Surtout quand notre mal vient d’eux, souffert pour eux
Il est vraiment cruel d’être seul dans l’angoisse,
Et que cette lueur qui venait d’eux décroisse,
Et que l’on soit plus seul, étant plus malheureux.
La douleur qui nous point, quelquefois l’agonie,
Nous exalte, et nous fait tout scruter et tout voir,
Et ceux pour qui la veille est alors un devoir,
Sentent leur lassitude écrasante, infinie :
Ils s’endorment !… O Christ ! Dieu de l’amour profond,
Ils t’ont laissé tout seul dans la grande ténèbre !
Toi, quittant par trois fois ta prière funèbre,
Pour te sentir près d’eux, tu viens voir ce qu’ils font.
Ils dorment ! et ta voix, ils ne peuvent l’entendre !
Elle n’arrive plus au cœur de tes amis…
« Jean, tu dors ? Pierre, Jacque, êtes-vous endormis ?
Et Jésus, par trois fois, vint, plus faible et plus tendre.
Par trois fois dans son ombre il retourna plus seul,
Disant : « La chair est faible, en dépit du courage !
Ils n’ont pas pu veiller et m’aimer davantage !

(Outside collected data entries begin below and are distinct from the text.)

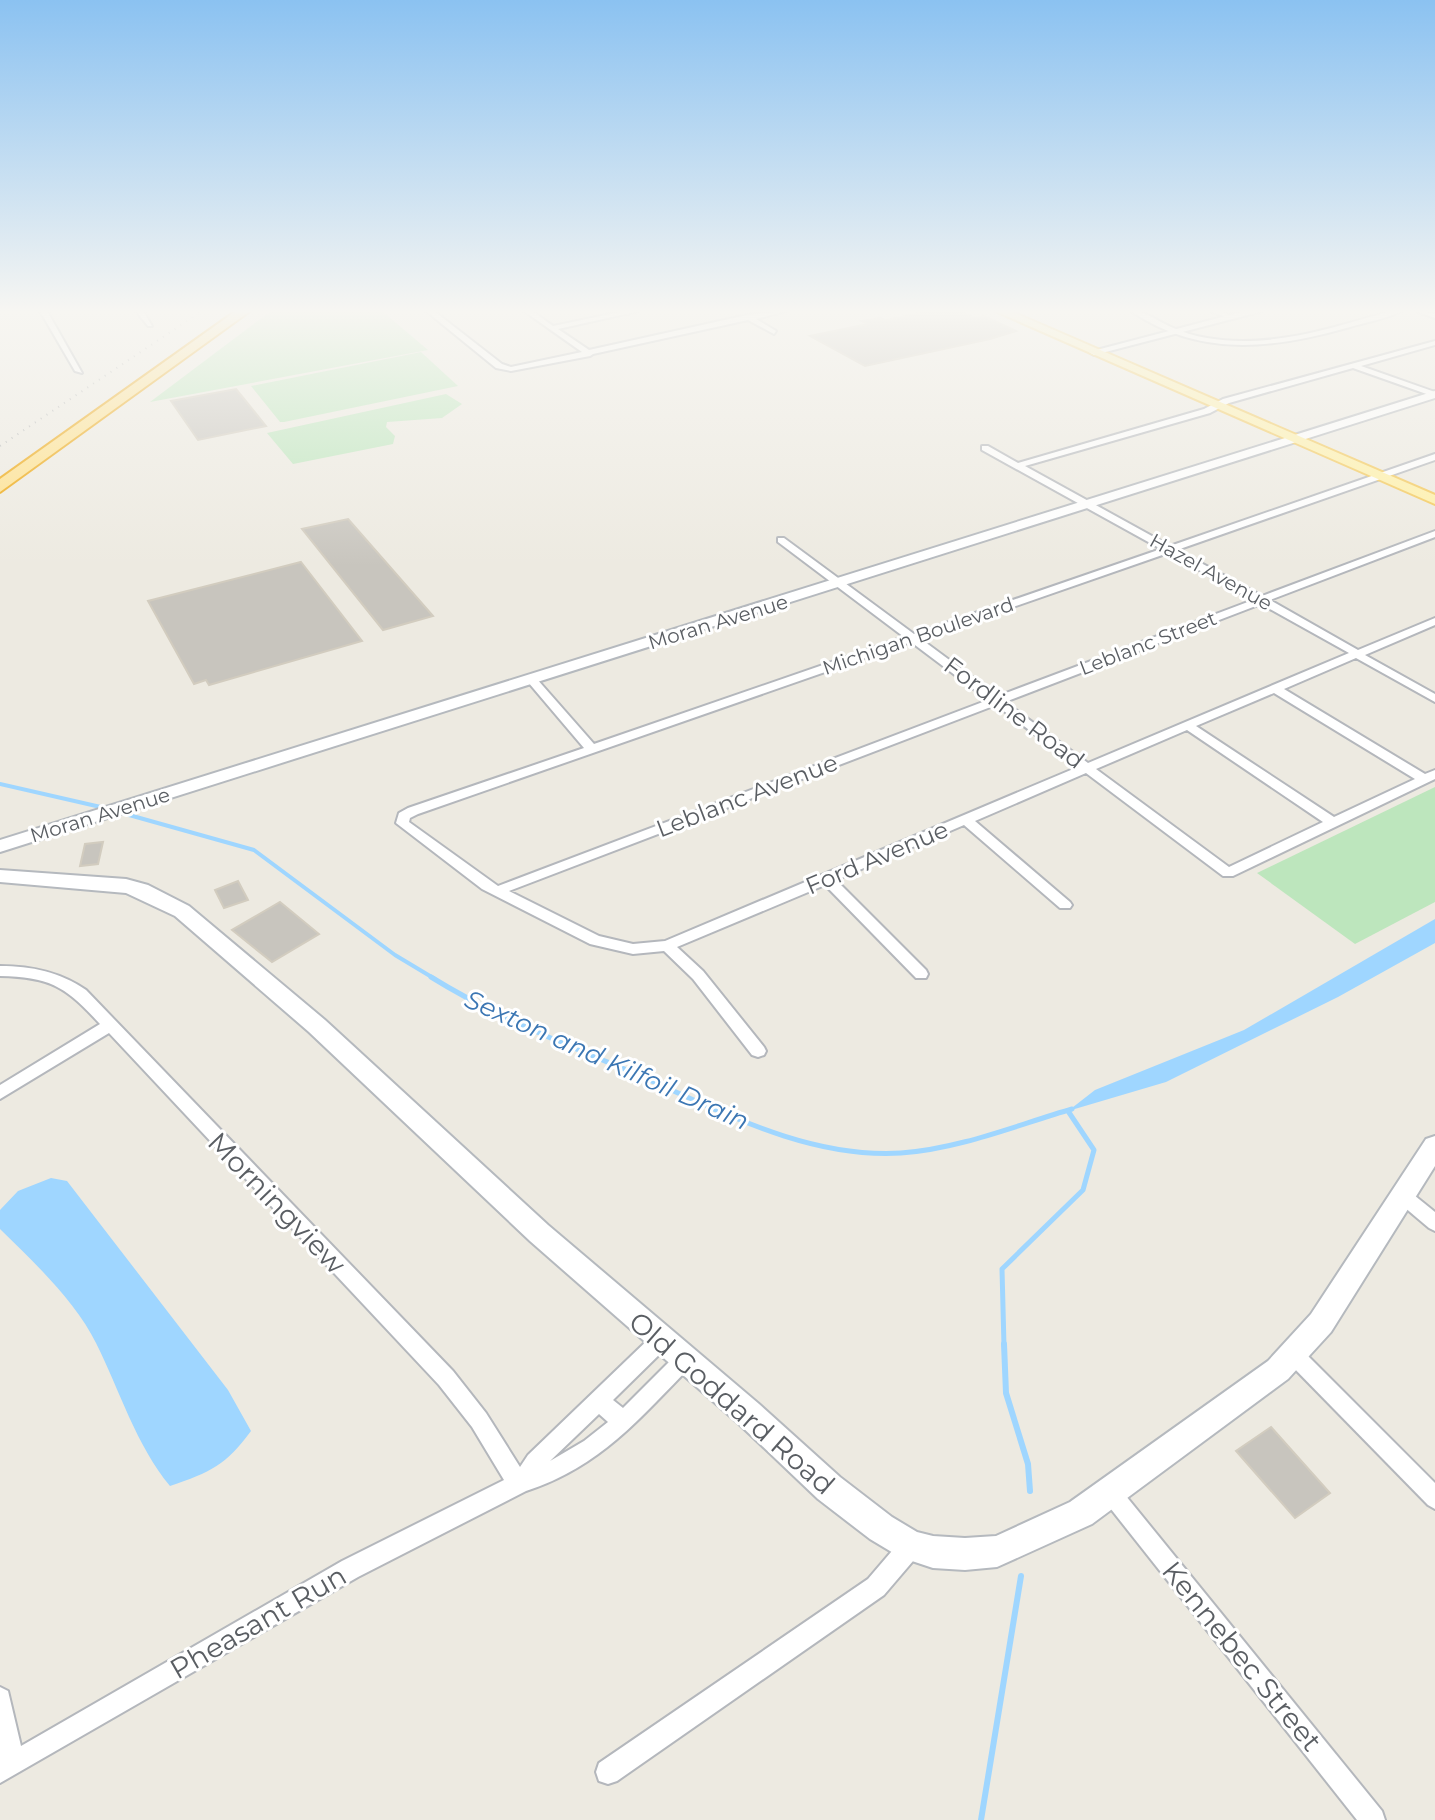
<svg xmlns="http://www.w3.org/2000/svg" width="1435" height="1820" font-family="Montserrat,sans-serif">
	<rect width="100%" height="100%" fill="#edeae1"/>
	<g fill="#bde6bd">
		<path d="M271,311h111l46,39 -278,52z"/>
		<path d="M421,352l37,34 -174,36h-4l-29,-36z"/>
		<path d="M446,394l16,10 -20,14 -55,4 -1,5 9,9 -2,8 -100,20 -26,-31z"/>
		<path d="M1435,787v115l-80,42 -98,-71z"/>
	</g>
	<g fill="#9fd6ff">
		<path d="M1435,919v24l-97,54 -172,85 -98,29 27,-21 149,-60z"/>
		<path d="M51,1178l16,3 161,209 23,41c-25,34 -40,41 -81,55 -34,-41 -50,-95 -74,-143 -20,-41 -64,-83 -96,-114v-19l18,-19z"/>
	</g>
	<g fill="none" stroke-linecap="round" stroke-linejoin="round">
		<g stroke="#9fd6ff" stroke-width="4">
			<path d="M0,784l105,24"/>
			<path d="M122,813l132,37 141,105 40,24"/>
		</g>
		<g stroke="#9fd6ff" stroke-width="5">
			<path d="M431,977c63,39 131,66 198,94 86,37 176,88 272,82 58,-4 116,-28 171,-44"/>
			<path d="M1004,1346l-2,-77 81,-79 11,-40 -26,-39"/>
		</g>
		<g stroke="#9fd6ff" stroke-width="6">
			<path d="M1004,1344l2,49 22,71 2,27"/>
			<path d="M981,1820l40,-244"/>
		</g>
	</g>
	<g fill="#c8c5be" stroke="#d2ccbf" stroke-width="2">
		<path d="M930,311h30l15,7 9,-2 32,15 -26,8 -125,27 -55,-30 58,-12 -6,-3 18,-3 6,2z"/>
		<path d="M236,389l30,37 -68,14 -27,-39z"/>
		<path d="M348,519l85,97 -50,14 -81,-101z"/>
		<path d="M301,562l61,79 -153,44 -3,-5 -12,4 -46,-83z"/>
		<path d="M103,842l-5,22 -18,2 5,-22z"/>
		<path d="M238,881l10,19 -24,8 -9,-18z"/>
		<path d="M280,902l39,32 -47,28 -40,-32z"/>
		<path d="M1271,1427l59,66 -35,25 -59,-67z"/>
	</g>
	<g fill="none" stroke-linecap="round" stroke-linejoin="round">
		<g stroke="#b4b7bc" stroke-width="4">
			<g id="street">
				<path d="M40,311h7l35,62 -7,-2z"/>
				<path d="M136,311h7l9,15h-4z"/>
				<path d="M426,311h8l68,53 9,3 71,-15 -58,-41h8l21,15 72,-15h14l-81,18 31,21 158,-35 39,-4 -30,8 20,12 -2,3 -26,-14 -155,34 -3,2 -79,15 -15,-3z"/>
				<path d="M1131,311c15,0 26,10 40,16 11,5 24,9 36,11 63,11 124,-10 184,-27h11c-16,8 -35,11 -52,16 -77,22 -150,31 -219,-16z"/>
				<path d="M1210,311h10l15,7 -5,1z"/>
				<path d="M1417,311l18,3v4l-17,-6z"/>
				<path d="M1435,341v4l-74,21 74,26v5l-82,-29 -124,35 -19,10 -185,53 145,80 265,-92v6l-258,90 85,46 173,-65v6l-165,63 88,50 77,-32v7l-70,30 70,39v8l-79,-44 -72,31 141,85 10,-4v9l-202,97h-10l-137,-103 -111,48 95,81 2,3 -2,3h-10l-96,-83 -128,55 90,90 2,4 -2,4h-10l-91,-93 -148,62 26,24 61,76 2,4 -2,4 -6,2 -6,-2 -59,-76 -29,-28 -31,3 -43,-10 -108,-55 -86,-66 3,-10 9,-5 176,-60 -56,-66v-4h8l58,66 310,-107 -126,-95v-4h6l130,96 247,-85 -179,-99v-4h6l30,17 186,-54 19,-10zM1168,553l85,47 -255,96 -77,-57zM1261,604l88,49 -261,110 -83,-61zM911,642l77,58 -490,186 -89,-64 1,-4 8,-4zM1274,693l141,86 -81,38 -138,-91zM996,705l82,62 -413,174 -32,3 -34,-8 -90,-45zM1187,730l136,92 -94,45 -133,-98z"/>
				<path d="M0,966c32,0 60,6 86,24l367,381 33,42 34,54 8,-12 126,-121 7,-3 7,3 3,6 -3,6 -55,54 10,8 55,-55 7,-3 7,3 3,6 -3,6c-53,54 -92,102 -166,126l-168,86 -358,206v-96l8,4 13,55 321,-185 162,-81 -32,-53 -33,-42 -330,-352 -109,66v-14l100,-61c-34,-37 -49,-47 -100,-48zM599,1414l9,8 -24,19 -34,20z"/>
				<path d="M1403,1189l6,2 26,21v19l-6,-3 -32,-27 -3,-5 3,-5z"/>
				<path d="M1294,1346l7,3 134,134v26l-7,-4 -141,-144 -3,-6 3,-6z"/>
				<path d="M1110,1481l7,4 265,326 3,9h-28l-254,-321 -4,-7 4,-7z"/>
				<path d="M911,1535l8,3 3,8 -3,8 -35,41 -267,186 -9,3 -9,-3 -3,-9 3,-9 269,-184 35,-41z"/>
			</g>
		</g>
		<g stroke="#b5b9be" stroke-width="4">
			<g id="secondary">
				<path d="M1245,311h18l-169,44 -5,-3z"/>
				<path d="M1435,391v7l-1435,454v-12z"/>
				<path d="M0,870l126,9 22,6 41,21 136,114 223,205 211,179 81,73 52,40 25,15 16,4 32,2 31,-2 74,-34 198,-141 43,-47 115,-175 9,-3v30l-104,166 -43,47 -196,145 -95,43 -32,3 -32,-2 -33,-11 -30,-18 -52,-40 -79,-75 -209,-183 -221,-209 -134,-116 -49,-23 -126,-11z"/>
			</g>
		</g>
		<g stroke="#f4c753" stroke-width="4">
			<path id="primary" d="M995,311h15l425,184v9z"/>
		</g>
		<g stroke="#eea300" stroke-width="4">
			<path id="highway" d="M236,311h14l-250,181v-13z"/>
		</g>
		<use href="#street" fill="#fff" fill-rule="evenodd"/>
		<use href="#secondary" fill="#fff" fill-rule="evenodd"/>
		<use href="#primary" fill="#fff0a4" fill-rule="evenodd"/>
		<use href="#highway" fill="#ffe086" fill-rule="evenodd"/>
		<path stroke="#b3b4b4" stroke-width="2" stroke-dasharray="1 6" stroke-linecap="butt" d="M0,446l202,-135"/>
	</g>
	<linearGradient id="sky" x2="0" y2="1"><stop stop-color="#8bc2f1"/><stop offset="0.55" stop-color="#f7f6f2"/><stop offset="1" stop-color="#f7f6f2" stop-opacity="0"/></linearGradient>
	<rect width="1435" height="566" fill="url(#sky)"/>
	<g text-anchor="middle" stroke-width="6" stroke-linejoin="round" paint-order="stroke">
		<g font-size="20" fill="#5a5e63" stroke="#fff">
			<text transform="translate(1211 572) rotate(29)" y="7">Hazel Avenue</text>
			<text transform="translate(718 622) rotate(-17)" y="7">Moran Avenue</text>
			<text transform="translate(918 636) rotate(-19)" y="7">Michigan Boulevard</text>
			<text transform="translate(1148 643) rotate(-21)" y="7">Leblanc Street</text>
			<text transform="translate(100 815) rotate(-17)" y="7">Moran Avenue</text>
		</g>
		<g font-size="24" fill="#5a5e63" stroke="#fff">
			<text transform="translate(1014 713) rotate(37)" y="8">Fordline Road</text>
			<text transform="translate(747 796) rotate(-21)" y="8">Leblanc Avenue</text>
			<text transform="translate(877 858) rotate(-23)" y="8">Ford Avenue</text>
		</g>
		<g font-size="26" font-style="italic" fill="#3b76b3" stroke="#fff">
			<text transform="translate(607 1060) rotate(24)" y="9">Sexton and Kilfoil Drain</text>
		</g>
		<g font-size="28" fill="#5a5e63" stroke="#fff">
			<text transform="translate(277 1203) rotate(46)" y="10">Morningview</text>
			<text transform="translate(732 1403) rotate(41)" y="10">Old Goddard Road</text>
			<text transform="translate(258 1622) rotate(-30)" y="10">Pheasant Run</text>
			<text transform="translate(1242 1656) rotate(51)" y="10">Kennebec Street</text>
		</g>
	</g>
</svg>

Et j’ai froid comme un mort dans l’oubli du linceul !
« … Amis, la trahison se prépare et m’entoure :
Veillez un peu ; priez !… » Ils se rendormiront !
L’abandonné de Dieu, sa sueur sur le front,
Appelle — sans que même un homme le secoure.

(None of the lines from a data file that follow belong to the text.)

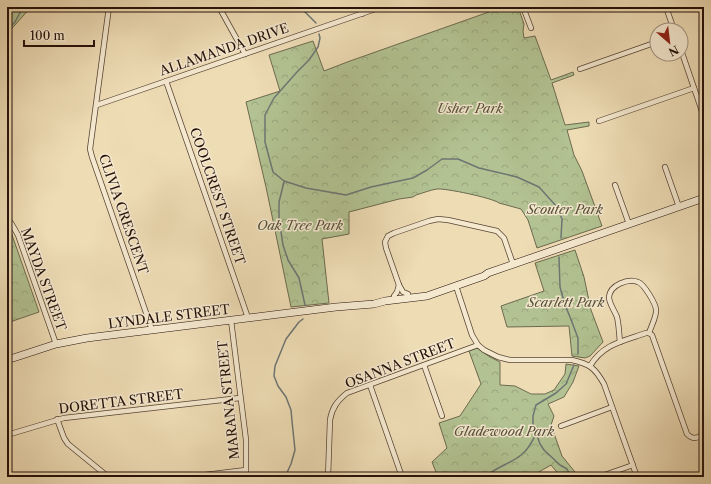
<svg xmlns="http://www.w3.org/2000/svg" width="711" height="484" viewBox="0 0 711 484" font-family="'Libre Caslon Text',serif">
  <defs>
    <pattern id="forest-crowns" width="20" height="18" patternUnits="userSpaceOnUse"><rect width="20" height="18" fill="#b2c292"/><path d="M2 6a3 3 0 1 1 6 0M12 15a3 3 0 1 1 6 0" fill="none" stroke="#99a67d"/></pattern>
  </defs>
  <rect width="100%" height="100%" fill="#eedcb5"/>
  <filter id="stains"><feTurbulence type="fractalNoise" baseFrequency=".005" numOctaves="4"/><feColorMatrix values="0 0 0 0 .2 0 0 0 0 .09 0 0 0 0 .02 0 0 0 .5 -.17"/></filter>
  <radialGradient id="worn" r=".72"><stop offset=".6" stop-color="#630" stop-opacity="0"/><stop offset="1" stop-color="#630" stop-opacity=".3"/></radialGradient>
  <polygon fill="#b2c292" stroke="#6c6a4e" points="7,7 31,7 7,34"/>
  <g fill="url(#forest-crowns)" stroke="#6c6a4e">
    <path d="M503,7H518L524,24L523,31L524,38L535,36L551,80L573,72L574,75L552,83L565,125L589,122V126L567,130L574,155L582,171L602,226L537,248L528,220L521,209L499,203C493,198 445,188 437,189C430,190 423,193 416,195L413,197L399,199L349,212V234L322,239L329,303L291,307L266,187L246,102L280,91L269,55L313,41L324,71L350,61Z"/>
    <polygon points="7,230 11,232 39,312 7,323"/>
    <polygon points="575,250 584,277 591,310 603,342 590,356 585,358 572,356 569,326 507,327 501,306 544,291 535,263"/>
    <polygon points="477,348 490,357 500,362 500,385 515,386 531,394 545,394 554,390 565,374 566,364 579,366 573,382 564,397 548,404 554,416 551,425 562,456 579,477 561,477 551,465 530,477 438,477 432,462 447,448 439,423 460,416 481,384 469,351"/>
  </g>
  <g fill="none" stroke-linecap="round" stroke-linejoin="round">
    <g stroke="#6e7673" stroke-width="1.5">
      <polyline points="300,7 316,23"/>
      <polyline points="7,30 15,22 23,7"/>
      <polyline points="319,34 320,38 318,47 309,60 297,72 289,81 274,98 265,115 265,142 273,172 284,181 306,188 346,195 371,187 413,178 427,170 442,159 458,159 479,168 517,177 539,187 557,207 562,219 561,238"/>
      <polyline points="284,182 279,202 279,219 283,245 288,260 299,278 305,305"/>
      <polyline points="559,257 560,287 565,305 570,317 578,338 578,354"/>
      <polyline points="285,477 291,464 295,450 292,421 291,410 286,397 278,386 274,376 275,366 286,339 299,322 303,319"/>
      <path d="M485,477C496,467 510,464 521,455C528,450 532,442 536,434"/>
      <polyline points="571,477 567,469 560,465 544,450 540,444 533,424 533,416 536,405 556,393 566,384 574,365"/>
    </g>
    <defs>
      <g id="street">
        <polyline points="109,7 90,149 92,157 152,330"/>
        <polyline points="219,7 245,54"/>
        <polyline points="359,7 362,14"/>
        <polyline points="523,7 531,28"/>
        <polyline points="666,7 674,30"/>
        <polyline points="587,8 590,7"/>
        <polyline points="681,50 704,117"/>
        <polyline points="580,69 657,42"/>
        <polyline points="166,81 248,318"/>
        <polyline points="97,105 381,7"/>
        <polyline points="599,121 694,88"/>
        <polyline points="665,167 679,207"/>
        <polyline points="615,185 629,224"/>
        <polyline points="11,223 18,235 56,344"/>
        <path d="M456,286L472,335L478,345L484,350L498,357L510,360H572C590,364 595,368 604,384L637,477"/>
        <polyline points="408,294 403,292 399,285 386,248 385,242 388,236 394,233 429,221 438,219 448,220 497,231 504,238 513,264"/>
        <polyline points="394,296 397,292 399,285"/>
        <polyline points="231,320 246,440 246,477"/>
        <path d="M649,333L652,335L687,434C693,440 696,438 704,435"/>
        <path d="M620,342C619,334 619,325 617,317C615,311 609,304 609,297C610,285 628,278 638,282C644,284 656,304 656,310C657,315 651,327 649,333"/>
        <polyline points="424,365 442,416"/>
        <path d="M590,366C603,344 623,341 646,333H649"/>
        <polyline points="370,385 402,477"/>
        <polyline points="57,419 64,438 68,444 106,475 107,477"/>
        <polyline points="561,426 612,407"/>
        <polyline points="7,435 64,418 240,398"/>
        <polyline points="188,477 246,470"/>
        <path d="M328,477L330,420C332,408 337,401 347,393L478,345"/>
        <polyline points="599,477 633,465"/>
      </g>
      <polyline id="secondary" points="7,360 56,344 87,338 336,307 374,304 385,301 427,296 484,276 488,273 704,198"/>
    </defs>
    <use href="#street" stroke="#574434" stroke-width="6"/>
    <use href="#secondary" stroke="#251109" stroke-width="8"/>
    <use href="#street" stroke="#f4e8cf" stroke-width="4.5"/>
    <use href="#secondary" stroke="#f4e8cf" stroke-width="7"/>
  </g>
  <g text-anchor="middle" dominant-baseline="central" stroke-width="3" stroke-linejoin="round" paint-order="stroke">
    <g font-size="13" fill="#251109" stroke="#f4e8cf">
      <text transform="translate(224 49) rotate(-19)">ALLAMANDA DRIVE</text>
      <text transform="translate(218 196) rotate(71)">COOLCREST STREET</text>
      <text transform="translate(124 214) rotate(71)">CLIVIA CRESCENT</text>
      <text transform="translate(44 279) rotate(70)">MAYDA STREET</text>
      <text transform="translate(169 316) rotate(-7)">LYNDALE STREET</text>
      <text transform="translate(400 363) rotate(-21)">OSANNA STREET</text>
      <text transform="translate(228 400) rotate(-96)">MARANA STREET</text>
      <text transform="translate(121 401) rotate(-7)">DORETTA STREET</text>
    </g>
    <g font-size="13" font-style="italic" fill="#564f39" stroke="#f4e8cf">
      <text x="470" y="108">Usher Park</text>
      <text x="565" y="209">Scouter Park</text>
      <text x="300" y="225">Oak Tree Park</text>
      <text x="566" y="302">Scarlett Park</text>
      <text x="504" y="431">Gladewood Park</text>
    </g>
  </g>
  <rect width="711" height="484" fill="none" stroke="#eedcb5" stroke-width="24"/>
  <rect x="8" y="8" width="695" height="468" fill="none" stroke="#251109" stroke-width="2"/>
  <rect x="12" y="12" width="687" height="460" fill="none" stroke="#251109"/>
  <g transform="translate(669 42) rotate(152)"><circle r="19" fill="#f4e8cf" stroke="#a19280"/>
  <path d="M0-3L7 15L0 10L-7 15Z" fill="#8f2418"/>
  <text y="-6" font-size="11" font-weight="bold" text-anchor="middle" fill="#251109">N</text>
  </g>
  <path d="M24 40v6h70v-6" fill="none" stroke="#251109" stroke-width="2"/>
  <text x="30" y="40" font-size="12" fill="#251109" stroke="#f4e8cf" stroke-width="3" paint-order="stroke">100 m</text>
  <rect width="100%" height="100%" filter="url(#stains)"/>
  <rect width="100%" height="100%" fill="url(#worn)"/>
</svg>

Ah ! j’aime mieux la croix entre les deux voleurs !
Et si l’humanité veut consoler cet homme,
Ce n’est pas au moment où sa mort se consomme,
Qu’elle doit revenir pour baiser ses douleurs…
C’est là, c’est dans la grotte affreuse où son sang coule,
Non celui de la chair, mais le sang de l’esprit,
C’est quand il souffre, seul, tout ce que l’on souffrit,
Qu’il faut mettre à genoux les pitiés de la foule.